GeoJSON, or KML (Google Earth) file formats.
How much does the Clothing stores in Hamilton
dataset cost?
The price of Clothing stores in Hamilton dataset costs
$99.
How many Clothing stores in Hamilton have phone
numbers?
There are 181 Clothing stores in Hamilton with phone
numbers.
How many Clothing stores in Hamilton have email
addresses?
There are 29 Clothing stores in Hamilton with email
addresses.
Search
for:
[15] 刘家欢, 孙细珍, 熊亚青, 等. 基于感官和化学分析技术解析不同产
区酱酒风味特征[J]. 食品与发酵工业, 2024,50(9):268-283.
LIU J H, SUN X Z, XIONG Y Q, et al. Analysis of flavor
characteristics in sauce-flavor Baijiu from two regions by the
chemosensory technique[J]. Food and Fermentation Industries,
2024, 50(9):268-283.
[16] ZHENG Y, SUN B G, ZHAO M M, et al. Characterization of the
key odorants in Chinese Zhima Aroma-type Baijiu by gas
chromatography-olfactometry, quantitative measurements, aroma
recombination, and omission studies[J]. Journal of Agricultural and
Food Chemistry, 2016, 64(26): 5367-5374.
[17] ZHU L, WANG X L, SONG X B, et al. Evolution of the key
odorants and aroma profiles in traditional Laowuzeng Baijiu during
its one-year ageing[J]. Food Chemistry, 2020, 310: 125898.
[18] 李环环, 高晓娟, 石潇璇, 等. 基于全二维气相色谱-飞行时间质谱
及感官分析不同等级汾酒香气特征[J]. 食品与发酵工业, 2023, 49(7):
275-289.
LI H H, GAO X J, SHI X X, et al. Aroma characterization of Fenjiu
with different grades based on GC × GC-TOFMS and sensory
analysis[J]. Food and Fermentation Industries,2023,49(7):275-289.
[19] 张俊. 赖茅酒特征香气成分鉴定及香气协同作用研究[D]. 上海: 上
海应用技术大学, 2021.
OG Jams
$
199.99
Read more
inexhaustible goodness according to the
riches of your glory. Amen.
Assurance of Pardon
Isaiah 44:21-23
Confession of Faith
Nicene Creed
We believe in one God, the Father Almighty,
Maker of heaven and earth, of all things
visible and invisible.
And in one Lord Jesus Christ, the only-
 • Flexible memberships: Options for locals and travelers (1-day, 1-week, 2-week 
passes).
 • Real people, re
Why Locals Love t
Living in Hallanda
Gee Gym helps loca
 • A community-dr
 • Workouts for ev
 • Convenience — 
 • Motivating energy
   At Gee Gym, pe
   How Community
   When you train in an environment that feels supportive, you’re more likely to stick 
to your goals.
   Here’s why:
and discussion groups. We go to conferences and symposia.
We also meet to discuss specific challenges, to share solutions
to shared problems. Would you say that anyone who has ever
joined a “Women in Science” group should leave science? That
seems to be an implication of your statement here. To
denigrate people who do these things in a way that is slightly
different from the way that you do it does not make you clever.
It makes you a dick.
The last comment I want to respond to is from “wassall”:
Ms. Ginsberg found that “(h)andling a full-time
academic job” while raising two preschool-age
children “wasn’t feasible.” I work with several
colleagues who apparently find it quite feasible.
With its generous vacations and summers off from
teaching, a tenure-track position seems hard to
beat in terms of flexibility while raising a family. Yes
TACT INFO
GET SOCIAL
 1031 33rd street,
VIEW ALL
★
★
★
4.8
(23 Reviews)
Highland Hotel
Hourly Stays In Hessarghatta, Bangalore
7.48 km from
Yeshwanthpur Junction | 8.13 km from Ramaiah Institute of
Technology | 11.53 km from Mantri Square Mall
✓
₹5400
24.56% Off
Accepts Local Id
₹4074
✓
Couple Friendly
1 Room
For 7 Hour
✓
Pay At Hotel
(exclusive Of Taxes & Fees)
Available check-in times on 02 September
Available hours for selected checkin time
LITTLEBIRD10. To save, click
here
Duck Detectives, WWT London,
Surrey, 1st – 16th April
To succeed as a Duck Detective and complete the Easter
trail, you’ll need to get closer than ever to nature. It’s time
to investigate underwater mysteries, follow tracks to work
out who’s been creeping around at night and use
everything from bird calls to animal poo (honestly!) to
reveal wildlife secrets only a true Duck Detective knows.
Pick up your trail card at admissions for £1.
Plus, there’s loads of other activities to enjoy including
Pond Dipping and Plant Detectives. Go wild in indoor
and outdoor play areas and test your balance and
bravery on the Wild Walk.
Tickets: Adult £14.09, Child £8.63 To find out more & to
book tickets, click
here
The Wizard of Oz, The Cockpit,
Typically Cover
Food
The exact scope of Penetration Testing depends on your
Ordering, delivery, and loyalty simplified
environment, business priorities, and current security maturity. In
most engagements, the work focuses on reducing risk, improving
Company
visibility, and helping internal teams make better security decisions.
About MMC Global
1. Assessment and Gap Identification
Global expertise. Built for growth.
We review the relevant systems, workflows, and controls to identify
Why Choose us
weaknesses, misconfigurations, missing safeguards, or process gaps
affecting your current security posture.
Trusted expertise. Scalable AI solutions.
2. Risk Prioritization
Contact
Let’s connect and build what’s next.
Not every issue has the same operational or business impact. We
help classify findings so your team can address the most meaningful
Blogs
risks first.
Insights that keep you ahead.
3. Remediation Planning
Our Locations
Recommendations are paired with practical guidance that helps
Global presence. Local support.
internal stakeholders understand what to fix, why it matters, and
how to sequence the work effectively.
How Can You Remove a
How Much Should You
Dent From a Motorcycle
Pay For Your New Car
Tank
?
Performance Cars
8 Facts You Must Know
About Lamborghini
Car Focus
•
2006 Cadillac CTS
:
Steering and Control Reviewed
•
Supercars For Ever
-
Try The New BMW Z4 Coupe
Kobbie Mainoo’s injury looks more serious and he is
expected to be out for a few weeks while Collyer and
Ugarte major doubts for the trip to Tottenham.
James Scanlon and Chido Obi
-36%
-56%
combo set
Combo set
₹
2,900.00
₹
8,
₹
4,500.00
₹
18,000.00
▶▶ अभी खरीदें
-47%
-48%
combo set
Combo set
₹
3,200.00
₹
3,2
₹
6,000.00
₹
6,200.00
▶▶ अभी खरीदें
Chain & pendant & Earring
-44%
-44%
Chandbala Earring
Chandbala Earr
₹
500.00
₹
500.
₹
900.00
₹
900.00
########
Will you return exactly the lines above from the one with "Surrey, 1st – 16th April" down to the one with "Why Choose us", counting both as part of the range?

Surrey, 1st – 16th April
To succeed as a Duck Detective and complete the Easter
trail, you’ll need to get closer than ever to nature. It’s time
to investigate underwater mysteries, follow tracks to work
out who’s been creeping around at night and use
everything from bird calls to animal poo (honestly!) to
reveal wildlife secrets only a true Duck Detective knows.
Pick up your trail card at admissions for £1.
Plus, there’s loads of other activities to enjoy including
Pond Dipping and Plant Detectives. Go wild in indoor
and outdoor play areas and test your balance and
bravery on the Wild Walk.
Tickets: Adult £14.09, Child £8.63 To find out more & to
book tickets, click
here
The Wizard of Oz, The Cockpit,
Typically Cover
Food
The exact scope of Penetration Testing depends on your
Ordering, delivery, and loyalty simplified
environment, business priorities, and current security maturity. In
most engagements, the work focuses on reducing risk, improving
Company
visibility, and helping internal teams make better security decisions.
About MMC Global
1. Assessment and Gap Identification
Global expertise. Built for growth.
We review the relevant systems, workflows, and controls to identify
Why Choose us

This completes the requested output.